Several other themes emerged during our research project, notably regarding the mental health of inmates and guards. For example, we found archives that suggested that historically there was excessive consumption of alcohol (by inmates and guards), and that inmates routinely smoked marijuana. We also discovered that some prisoners hallucinated or had delusions, became suicidal, or were transferred to the ‘lunatic asylum’ in New Amsterdam. This led the research team to develop a more focused project, with the goal of exploring issues around the prevalence of mental, neurological, and substance abuse (MNS) disorders in Guyana’s jails. A collaboration between the universities of Leicester and Guyana, in partnership with the Guyana Prison Service and HMP Leicester, this project is both historical and contemporary. Funded by the Economic and Social Research Council, it will run until the autumn of 2021.
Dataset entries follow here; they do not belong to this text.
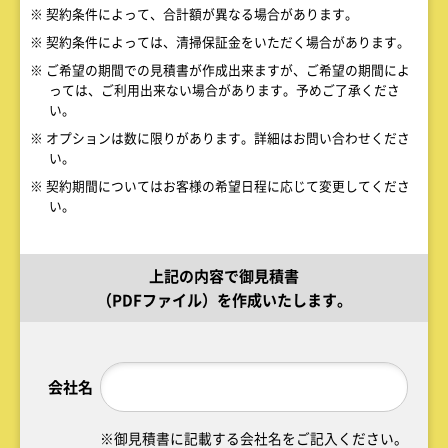
※ 契約条件によって、合計額が異なる場合があります。
※ 契約条件によっては、清掃保証金をいただく場合があります。
※ ご希望の期間での見積書が作成出来ますが、ご希望の期間によ
っては、ご利用出来ない場合があります。予めご了承くださ
い。
※ オプションは数に限りがあります。詳細はお問い合わせくださ
い。
※ 契約期間についてはお客様の希望日程に応じて変更してくださ
い。
上記の内容で御見積書
（PDFファイル）を作成いたします。
会社名
※御見積書に記載する会社名をご記入ください。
Social scientists know that attention to the relationship between lives and environments, and the production of an evidence base, are vital for successful research impact in a field now known as ‘global mental health’. As well as understanding individual health, we need to be sensitive to history, society and culture. Recently, researchers have argued that western concepts and models of MNS disorders require refinement, so that they do not produce misconceived diagnosis or become neo-colonial in their application of knowledge on a problem defined in the West. Our earlier historical research, against the background of this concern, forms the background to our new project.
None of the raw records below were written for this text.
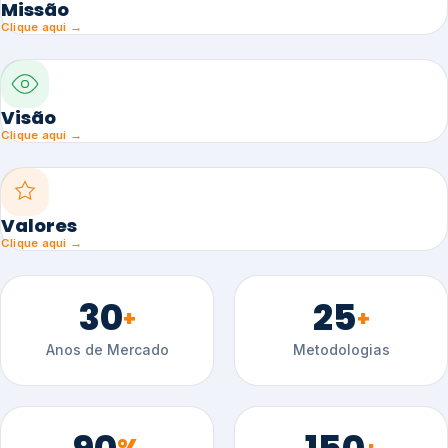
Missão
Clique aqui →
Visão
Clique aqui →
Valores
Clique aqui →
30
25
+
+
Anos de Mercado
Metodologias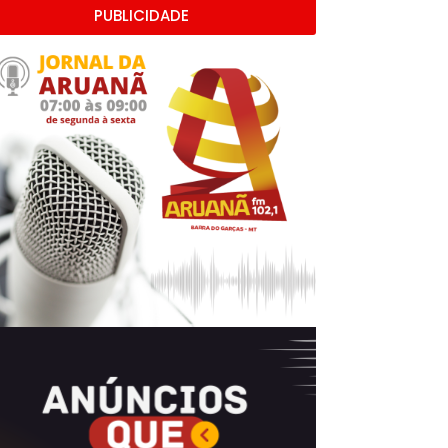
PUBLICIDADE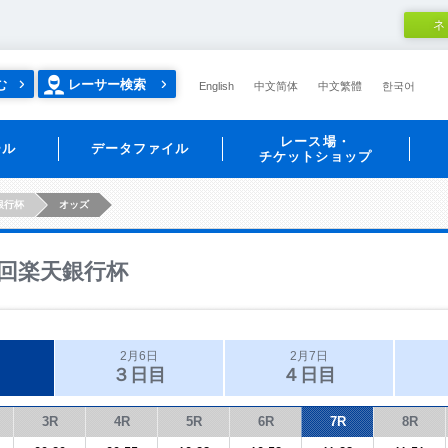
ネ
む
レーサー検索
English
中文简体
中文繁體
한국어
レース場・
ール
データファイル
チケットショップ
銀行杯
オッズ
回楽天銀行杯
2月6日
2月7日
３日目
４日目
3R
4R
5R
6R
7R
8R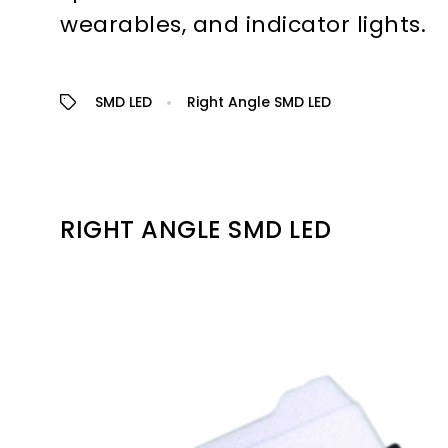
wearables, and indicator lights.
SMD LED
Right Angle SMD LED
RIGHT ANGLE SMD LED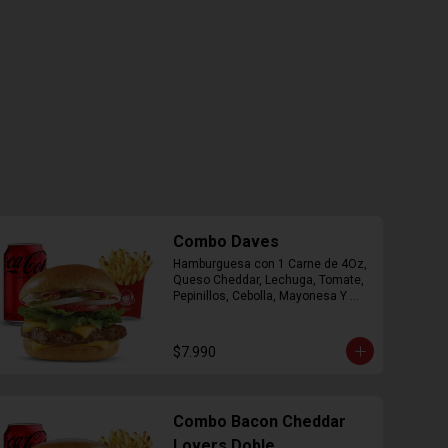
Combo Daves
Hamburguesa con 1 Carne de 4Oz, 
Queso Cheddar, Lechuga, Tomate, 
Pepinillos, Cebolla, Mayonesa Y 
Ketchup, Papas Fritas Mediana, 
Bebida Lata.
$7.990
Combo Bacon Cheddar
Lovers Doble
The project team, University of Guyana, April 2019 – from left, Di Levine, Queenela Cameron, Deborah Toner, Clare Anderson, Dylan Kerrigan, Martin Halliwell, Estherine Adams, Shammane Joseph Jackson, Kellie Moss, Kristy Warren. Photograph: Mellissa Ifill.

The historians on the team, now including also Shammane Joseph Jackson and Dr Deborah Toner, are returning to the archives. Our team of anthropologists, criminologists, political scientists, and sociologists – Dr Tammy Ayres, Queenela Cameron, Professor Martin Halliwell, Dr Dylan Kerrigan, Di Levine and Dr Kristy Warren – are currently examining modern records and undertaking interviews, and will be running focus group workshops, with prisoners, prison officers, and prisoners’ families. Some of the things we want to find out about are how different communities – and men, women and youths – define/ defined and experience/ experienced MNS disorders; what constitutes/ constituted MNS disorders management and welfare provision; and how Empire and Independence impacted on prevalence, representations and experiences.

We want to see if it is possible to connect present-day challenges associated with MNS disorders to the history and legacies of the British Empire in Guyana. Our hypothesis is that the existence of MNS disorders in jails today can be traced back to the British colonial period. Thus, they cannot be disconnected from the country’s history as a sugar colony that employed and controlled indigenous people (Amerindians), enslaved Africans, and indentured labourers. We hypothesize that Empire created particular forms of trauma, shaped demography and religious practice, and instituted patterns of population control including through the building of jails. We seek to render this history actively part of the process of change today, by connecting new historical work to new research in and around prisons in Guyana today.

Clare Anderson is Principal Investigator of the ESRC GCRF project Mental Health, Neurological and Substance Abuse Disorders in Guyana’s Jails, 1825 to the present day.